Task requirements: Read through the records below and copy each line that uses the word "around".

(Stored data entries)
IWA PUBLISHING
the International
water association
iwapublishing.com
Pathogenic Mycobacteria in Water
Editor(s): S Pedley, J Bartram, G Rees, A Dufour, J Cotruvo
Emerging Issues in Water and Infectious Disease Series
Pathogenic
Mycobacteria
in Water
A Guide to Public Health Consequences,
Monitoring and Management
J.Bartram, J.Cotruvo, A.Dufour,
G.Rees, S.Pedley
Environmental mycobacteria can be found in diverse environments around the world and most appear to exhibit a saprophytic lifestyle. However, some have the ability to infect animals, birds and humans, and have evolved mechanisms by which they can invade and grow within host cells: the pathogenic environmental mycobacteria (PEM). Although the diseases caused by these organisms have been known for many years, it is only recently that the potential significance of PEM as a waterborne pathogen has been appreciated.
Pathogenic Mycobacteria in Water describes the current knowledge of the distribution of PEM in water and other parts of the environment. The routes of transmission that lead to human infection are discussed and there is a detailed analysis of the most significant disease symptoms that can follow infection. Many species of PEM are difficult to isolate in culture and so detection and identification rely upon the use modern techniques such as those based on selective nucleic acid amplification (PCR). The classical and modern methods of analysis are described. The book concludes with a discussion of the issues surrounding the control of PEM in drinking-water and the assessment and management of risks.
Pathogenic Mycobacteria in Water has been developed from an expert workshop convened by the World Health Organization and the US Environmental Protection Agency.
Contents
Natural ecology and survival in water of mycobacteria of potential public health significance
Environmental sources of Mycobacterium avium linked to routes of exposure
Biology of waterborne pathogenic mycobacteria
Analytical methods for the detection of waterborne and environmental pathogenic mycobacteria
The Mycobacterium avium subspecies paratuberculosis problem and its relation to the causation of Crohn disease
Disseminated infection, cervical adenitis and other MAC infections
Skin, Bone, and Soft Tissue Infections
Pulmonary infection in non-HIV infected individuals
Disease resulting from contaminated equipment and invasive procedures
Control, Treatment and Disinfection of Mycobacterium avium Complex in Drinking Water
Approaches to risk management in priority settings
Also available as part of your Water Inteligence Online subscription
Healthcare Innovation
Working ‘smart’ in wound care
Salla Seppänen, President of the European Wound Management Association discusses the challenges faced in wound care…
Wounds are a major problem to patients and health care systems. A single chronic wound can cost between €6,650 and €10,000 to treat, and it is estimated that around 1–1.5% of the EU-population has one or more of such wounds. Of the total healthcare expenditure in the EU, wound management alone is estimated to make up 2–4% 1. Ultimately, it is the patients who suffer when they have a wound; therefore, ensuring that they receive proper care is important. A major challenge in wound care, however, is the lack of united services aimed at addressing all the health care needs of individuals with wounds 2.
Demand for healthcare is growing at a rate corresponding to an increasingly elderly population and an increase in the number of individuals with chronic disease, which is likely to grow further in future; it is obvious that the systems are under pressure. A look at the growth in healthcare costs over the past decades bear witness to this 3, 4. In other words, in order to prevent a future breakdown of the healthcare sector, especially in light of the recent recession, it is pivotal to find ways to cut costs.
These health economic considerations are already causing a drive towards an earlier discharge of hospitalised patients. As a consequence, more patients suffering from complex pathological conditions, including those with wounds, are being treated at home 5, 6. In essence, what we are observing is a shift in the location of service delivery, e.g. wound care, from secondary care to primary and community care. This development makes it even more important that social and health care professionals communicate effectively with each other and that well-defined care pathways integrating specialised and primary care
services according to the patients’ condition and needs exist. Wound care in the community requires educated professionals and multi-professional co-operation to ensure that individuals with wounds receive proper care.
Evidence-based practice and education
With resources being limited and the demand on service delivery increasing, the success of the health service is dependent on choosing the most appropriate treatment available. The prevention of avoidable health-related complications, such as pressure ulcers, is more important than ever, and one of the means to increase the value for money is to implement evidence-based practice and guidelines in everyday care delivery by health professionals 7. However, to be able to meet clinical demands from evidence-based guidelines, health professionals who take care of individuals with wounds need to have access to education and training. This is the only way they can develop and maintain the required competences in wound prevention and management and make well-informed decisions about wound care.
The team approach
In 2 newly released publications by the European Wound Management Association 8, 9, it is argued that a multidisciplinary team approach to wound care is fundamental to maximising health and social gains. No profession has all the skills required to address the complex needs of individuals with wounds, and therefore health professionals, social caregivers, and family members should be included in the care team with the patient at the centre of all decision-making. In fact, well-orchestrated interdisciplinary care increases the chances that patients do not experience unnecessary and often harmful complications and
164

Answer space:
Environmental mycobacteria can be found in diverse environments around the world and most appear to exhibit a saprophytic lifestyle. However, some have the ability to infect animals, birds and humans, and have evolved mechanisms by which they can invade and grow within host cells: the pathogenic environmental mycobacteria (PEM). Although the diseases caused by these organisms have been known for many years, it is only recently that the potential significance of PEM as a waterborne pathogen has been appreciated.
Wounds are a major problem to patients and health care systems. A single chronic wound can cost between €6,650 and €10,000 to treat, and it is estimated that around 1–1.5% of the EU-population has one or more of such wounds. Of the total healthcare expenditure in the EU, wound management alone is estimated to make up 2–4% 1. Ultimately, it is the patients who suffer when they have a wound; therefore, ensuring that they receive proper care is important. A major challenge in wound care, however, is the lack of united services aimed at addressing all the health care needs of individuals with wounds 2.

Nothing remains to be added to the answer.